Further, if you look at the Premier League as a whole, there is a dearth of quality strikers across the league. We live in a time when Harry Kane can be lauded as the second coming off the back of one, admittedly, very good half a season; where QPR can value Charlie Austin, an able but limited finisher, at £15m. Ultimately, we have a Premier League, the so-called best league in the world, which contains one undeniably world class striker. His name is Sergio Agüero and he plays, predictably, for the richest club in the country. He also has slightly dodgy hamstrings. Perhaps that’s one reason why Spain’s big two have yet to sound their siren call his way.
One of the arguments I heard yesterday was that if Arsenal could not sign a world class striker, then why couldn’t they sign a prospect and develop one? I thought that was a little bit odd and I’ll tell you why.
We already have a clutch of young strikers at the club. Clearly, some are younger than others but there is certainly a whole heap of potential in the likes of Walcott, Welbeck and Akpom. Is it fair to look at Theo Walcott, who has often maintained that he is a striker, and write his claims off without giving him a run of games? Whilst his finishing may have been, uncharacteristically, off beam on Saturday, it is also the case that he at least got himself into the positions to miss. Whilst Olivier Giroud may have been lamenting the fact that he was sat on the bench as Theo spooned – high, wide and not too handsome – the sort of near post effort Giroud has made his bread and butter, Theo had already got on the end of chances Giroud wouldn’t even have sniffed out.

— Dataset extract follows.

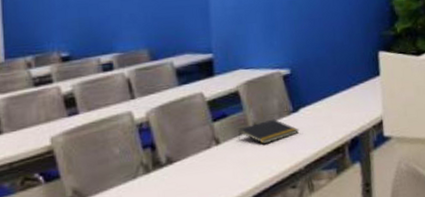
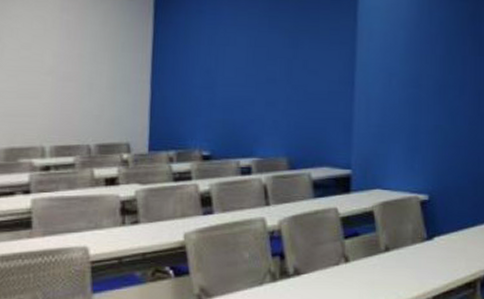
notepad: present [238,119,299,145] -> none [369,244,432,269]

I realise Theo doesn’t have the hold up game of the Frenchman, but that isn’t to say that we have to play that way all the time. Theo’s pace can be used to stretch defences and, given the appropriate foils, create chances for his team mates in another way.
Likewise, Danny Welbeck seems to have suffered an odd fate. It’s a truism that the longer a player stays injured, the better he becomes. In Danny’s case, he seems to have become a worse player by the week. I must admit that Danny’s form last season was a source of some disappointment to me. In Welbeck I think you see someone who can be the centre forward we want. He certainly has the physique, the pace and the willingness to work for his team. What he lacks is a bit of composure and killer instinct. However, is it that much of a leap to think that he could not be developed into a killing machine?
I don’t know, maybe it is. However, we won’t know until we’ve given him a chance to try. We forget that we have a manager who has taken the likes of Henry and van Persie to the very top of their chosen profession. He may not do tactics so well, as some might have it, but one thing Arsène is very good at is developing a player. Should we be writing Welbeck and Walcott off at the rehearsal stage? I’m not so sure. Particularly given the paucity of available alternatives.
If you want to be unhappy that we haven’t signed a defensive midfield player, then yes, I can understand that unhappiness, it does feel like an unnecessary gamble. Particularly with only ol’ man Arteta as proper back up to Francis Coquelin, but crying about us not signing a non existent or, more to the point non available, world class striker? Come on…
It seems to me, perhaps this is obvious, that people are particularly stressed by this issue due to our start to the season. I get that, it’s not been the most convincing. Look at it another way. We’ve been crap, pretty much, and yet we have 7 points from 12 and are 5th in the Premier League. How long do you think it will take before Giroud, Alexis and co. start firing on all cylinders?
I don’t think it will take that long at all, so what do you think will happen then?